(Aim) Rewrite the listing below, replacing "common name" with "vernacular name" wherever it occurs and leaving everything else unchanged.

§ §

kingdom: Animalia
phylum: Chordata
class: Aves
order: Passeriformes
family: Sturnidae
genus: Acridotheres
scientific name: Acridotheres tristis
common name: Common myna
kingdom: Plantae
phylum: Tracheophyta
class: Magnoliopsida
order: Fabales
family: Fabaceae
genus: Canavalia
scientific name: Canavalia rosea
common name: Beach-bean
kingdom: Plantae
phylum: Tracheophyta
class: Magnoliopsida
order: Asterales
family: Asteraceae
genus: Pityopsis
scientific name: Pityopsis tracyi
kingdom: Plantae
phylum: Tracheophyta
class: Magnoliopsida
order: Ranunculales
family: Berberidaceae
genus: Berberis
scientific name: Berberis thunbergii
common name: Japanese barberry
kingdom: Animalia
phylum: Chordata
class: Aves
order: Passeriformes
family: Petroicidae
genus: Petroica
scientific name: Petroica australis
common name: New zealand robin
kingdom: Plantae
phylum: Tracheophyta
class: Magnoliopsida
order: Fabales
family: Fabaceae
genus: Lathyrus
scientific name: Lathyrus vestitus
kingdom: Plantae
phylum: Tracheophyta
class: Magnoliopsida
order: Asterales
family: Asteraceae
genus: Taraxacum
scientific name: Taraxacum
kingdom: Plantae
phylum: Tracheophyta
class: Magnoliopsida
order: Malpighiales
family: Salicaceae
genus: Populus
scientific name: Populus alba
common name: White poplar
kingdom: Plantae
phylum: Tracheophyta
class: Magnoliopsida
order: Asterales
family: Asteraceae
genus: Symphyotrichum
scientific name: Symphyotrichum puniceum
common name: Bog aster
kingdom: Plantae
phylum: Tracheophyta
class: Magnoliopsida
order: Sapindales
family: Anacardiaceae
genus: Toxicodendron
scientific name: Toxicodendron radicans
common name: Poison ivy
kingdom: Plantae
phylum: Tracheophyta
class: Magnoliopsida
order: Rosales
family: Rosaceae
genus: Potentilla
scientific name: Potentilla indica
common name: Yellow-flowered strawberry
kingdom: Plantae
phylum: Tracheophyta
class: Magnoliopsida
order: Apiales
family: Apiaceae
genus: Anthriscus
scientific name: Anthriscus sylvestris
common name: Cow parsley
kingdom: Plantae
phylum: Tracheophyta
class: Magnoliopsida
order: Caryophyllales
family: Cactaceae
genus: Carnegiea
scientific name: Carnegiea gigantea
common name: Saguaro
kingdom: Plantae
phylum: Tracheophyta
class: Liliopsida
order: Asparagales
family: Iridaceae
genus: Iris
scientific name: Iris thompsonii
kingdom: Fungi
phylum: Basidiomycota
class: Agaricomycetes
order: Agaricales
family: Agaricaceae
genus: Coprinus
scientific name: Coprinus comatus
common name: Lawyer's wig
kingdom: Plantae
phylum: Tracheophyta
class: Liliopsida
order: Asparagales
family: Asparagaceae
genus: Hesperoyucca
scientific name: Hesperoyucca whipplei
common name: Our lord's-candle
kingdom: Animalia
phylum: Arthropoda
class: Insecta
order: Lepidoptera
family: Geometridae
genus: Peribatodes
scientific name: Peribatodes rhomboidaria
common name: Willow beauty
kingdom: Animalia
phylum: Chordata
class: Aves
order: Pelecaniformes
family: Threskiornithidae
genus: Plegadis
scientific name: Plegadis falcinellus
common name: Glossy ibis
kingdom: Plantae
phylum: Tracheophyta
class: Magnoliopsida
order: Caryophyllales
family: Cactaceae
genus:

§ §

(Task solution)
kingdom: Animalia
phylum: Chordata
class: Aves
order: Passeriformes
family: Sturnidae
genus: Acridotheres
scientific name: Acridotheres tristis
vernacular name: Common myna
kingdom: Plantae
phylum: Tracheophyta
class: Magnoliopsida
order: Fabales
family: Fabaceae
genus: Canavalia
scientific name: Canavalia rosea
vernacular name: Beach-bean
kingdom: Plantae
phylum: Tracheophyta
class: Magnoliopsida
order: Asterales
family: Asteraceae
genus: Pityopsis
scientific name: Pityopsis tracyi
kingdom: Plantae
phylum: Tracheophyta
class: Magnoliopsida
order: Ranunculales
family: Berberidaceae
genus: Berberis
scientific name: Berberis thunbergii
vernacular name: Japanese barberry
kingdom: Animalia
phylum: Chordata
class: Aves
order: Passeriformes
family: Petroicidae
genus: Petroica
scientific name: Petroica australis
vernacular name: New zealand robin
kingdom: Plantae
phylum: Tracheophyta
class: Magnoliopsida
order: Fabales
family: Fabaceae
genus: Lathyrus
scientific name: Lathyrus vestitus
kingdom: Plantae
phylum: Tracheophyta
class: Magnoliopsida
order: Asterales
family: Asteraceae
genus: Taraxacum
scientific name: Taraxacum
kingdom: Plantae
phylum: Tracheophyta
class: Magnoliopsida
order: Malpighiales
family: Salicaceae
genus: Populus
scientific name: Populus alba
vernacular name: White poplar
kingdom: Plantae
phylum: Tracheophyta
class: Magnoliopsida
order: Asterales
family: Asteraceae
genus: Symphyotrichum
scientific name: Symphyotrichum puniceum
vernacular name: Bog aster
kingdom: Plantae
phylum: Tracheophyta
class: Magnoliopsida
order: Sapindales
family: Anacardiaceae
genus: Toxicodendron
scientific name: Toxicodendron radicans
vernacular name: Poison ivy
kingdom: Plantae
phylum: Tracheophyta
class: Magnoliopsida
order: Rosales
family: Rosaceae
genus: Potentilla
scientific name: Potentilla indica
vernacular name: Yellow-flowered strawberry
kingdom: Plantae
phylum: Tracheophyta
class: Magnoliopsida
order: Apiales
family: Apiaceae
genus: Anthriscus
scientific name: Anthriscus sylvestris
vernacular name: Cow parsley
kingdom: Plantae
phylum: Tracheophyta
class: Magnoliopsida
order: Caryophyllales
family: Cactaceae
genus: Carnegiea
scientific name: Carnegiea gigantea
vernacular name: Saguaro
kingdom: Plantae
phylum: Tracheophyta
class: Liliopsida
order: Asparagales
family: Iridaceae
genus: Iris
scientific name: Iris thompsonii
kingdom: Fungi
phylum: Basidiomycota
class: Agaricomycetes
order: Agaricales
family: Agaricaceae
genus: Coprinus
scientific name: Coprinus comatus
vernacular name: Lawyer's wig
kingdom: Plantae
phylum: Tracheophyta
class: Liliopsida
order: Asparagales
family: Asparagaceae
genus: Hesperoyucca
scientific name: Hesperoyucca whipplei
vernacular name: Our lord's-candle
kingdom: Animalia
phylum: Arthropoda
class: Insecta
order: Lepidoptera
family: Geometridae
genus: Peribatodes
scientific name: Peribatodes rhomboidaria
vernacular name: Willow beauty
kingdom: Animalia
phylum: Chordata
class: Aves
order: Pelecaniformes
family: Threskiornithidae
genus: Plegadis
scientific name: Plegadis falcinellus
vernacular name: Glossy ibis
kingdom: Plantae
phylum: Tracheophyta
class: Magnoliopsida
order: Caryophyllales
family: Cactaceae
genus:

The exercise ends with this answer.